3. It helps the insurer to partially or fully recover the amount paid for the
loss. 4. It helps to lower the insurance rates. With reimbursements from the
concerned third party, the insurance company’s losses are substantially scaled
down, the benefit of which in turn is passed on to the final policyholder by
way of reduction in premium. Whenever the insurance company indemnifies the
insured for the full value of the insurance policy (when the asset is
completely damaged) the insurer takes possession of the damaged asset to
realise the salvage value. It has to be noted that if the value of compensation
recovered by the insurance company from the responsible third party is more
than the amount indemnified to the insured, the insurer has to return the excess
amount to the insured (after deducting the expenses incurred in recovering the
money such as legal charges, etc.). In the case where the insured himself takes
action against the negligent party the insurer is not liable to pay any
compensation. If the insured comes ahead to relieve the negligent party from
his liability for the loss that may happen when the concerned person is a close
relation of the insured, the insurer is not liable for compensation as his
right to sue the negligent party is lost.
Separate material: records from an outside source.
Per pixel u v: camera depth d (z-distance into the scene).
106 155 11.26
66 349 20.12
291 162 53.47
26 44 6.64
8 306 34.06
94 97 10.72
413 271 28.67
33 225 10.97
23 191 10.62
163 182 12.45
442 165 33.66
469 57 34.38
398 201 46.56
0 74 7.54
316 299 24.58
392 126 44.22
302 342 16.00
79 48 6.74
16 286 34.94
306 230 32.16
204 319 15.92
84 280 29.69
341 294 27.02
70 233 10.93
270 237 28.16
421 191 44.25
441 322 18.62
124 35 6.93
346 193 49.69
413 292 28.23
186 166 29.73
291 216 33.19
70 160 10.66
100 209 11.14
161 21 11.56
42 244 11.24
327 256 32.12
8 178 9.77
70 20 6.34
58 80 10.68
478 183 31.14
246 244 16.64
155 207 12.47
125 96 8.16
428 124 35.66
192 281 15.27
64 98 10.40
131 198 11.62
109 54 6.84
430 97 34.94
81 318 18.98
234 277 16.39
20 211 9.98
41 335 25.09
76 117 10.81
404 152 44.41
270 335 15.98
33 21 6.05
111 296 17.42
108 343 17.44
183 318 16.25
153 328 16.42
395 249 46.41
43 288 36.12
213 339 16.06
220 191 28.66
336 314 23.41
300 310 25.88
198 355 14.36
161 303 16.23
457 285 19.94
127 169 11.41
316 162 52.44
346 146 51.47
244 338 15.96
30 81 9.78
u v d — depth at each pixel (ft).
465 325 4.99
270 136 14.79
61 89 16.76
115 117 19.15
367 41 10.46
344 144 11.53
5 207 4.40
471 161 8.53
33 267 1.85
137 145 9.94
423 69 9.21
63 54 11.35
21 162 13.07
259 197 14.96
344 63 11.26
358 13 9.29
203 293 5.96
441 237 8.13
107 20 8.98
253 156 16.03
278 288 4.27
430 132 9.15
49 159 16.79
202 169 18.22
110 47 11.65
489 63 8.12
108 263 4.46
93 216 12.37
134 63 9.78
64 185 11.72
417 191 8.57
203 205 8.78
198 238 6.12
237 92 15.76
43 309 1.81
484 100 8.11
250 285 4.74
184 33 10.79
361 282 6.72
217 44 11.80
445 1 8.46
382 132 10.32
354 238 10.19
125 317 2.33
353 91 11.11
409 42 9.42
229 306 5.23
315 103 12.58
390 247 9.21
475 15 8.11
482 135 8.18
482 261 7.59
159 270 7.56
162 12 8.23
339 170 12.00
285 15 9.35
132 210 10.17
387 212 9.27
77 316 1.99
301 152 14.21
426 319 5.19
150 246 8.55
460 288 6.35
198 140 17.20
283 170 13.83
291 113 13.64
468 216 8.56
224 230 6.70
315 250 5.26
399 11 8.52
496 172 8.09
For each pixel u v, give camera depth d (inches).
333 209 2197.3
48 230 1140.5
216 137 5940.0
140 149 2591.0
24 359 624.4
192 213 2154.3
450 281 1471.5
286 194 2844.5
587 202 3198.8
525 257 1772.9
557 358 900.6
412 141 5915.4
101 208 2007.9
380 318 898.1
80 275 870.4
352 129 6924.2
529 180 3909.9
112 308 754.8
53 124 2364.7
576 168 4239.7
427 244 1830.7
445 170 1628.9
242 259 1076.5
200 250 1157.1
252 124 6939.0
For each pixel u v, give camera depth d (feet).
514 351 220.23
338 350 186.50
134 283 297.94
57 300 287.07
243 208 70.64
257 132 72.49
Applicability of the doctrine of
subrogation Necessarily the principle of subrogation applies to general
insurance (other than insurance on human) only. It has no relevance with
respect to life insurance or health insurance since the principle of indemnity on
which it rests upon applies exclusively to general insurance. There can be no
subrogation on anyone’s life. In case of loss of life the insurance company has
to pay the assured amount to the beneficiary of the insured. Here the insurer
has no right of action against the third party for financial claims even if the
loss of life was caused by him.
Limitations
of the doctrine of subrogation
 1. This doctrine
is not applicable to life insurance policies, so the insurer has no right of
action against third parties responsible for the death.
2. The doctrine becomes operative only after the insured
has been indemnified. There is no relation between the indemnity provided for
and the exercise of subrogation. The insurer may not be able to recover the
same amount by exercising the right of subrogation against the third party.
3. Subrogation cannot be exercised where the assured is
not in a position to take action against the damaging party.
Example

Mr. Bhagat had insured his personal computer. It was damaged by his teenage son
Jagat who smashed it with a cricket ball in a fit of rage. In this case Mr.
Bhagat does not want to subject his son to any action. Hence the insurer is not
obliged to make payment for the loss.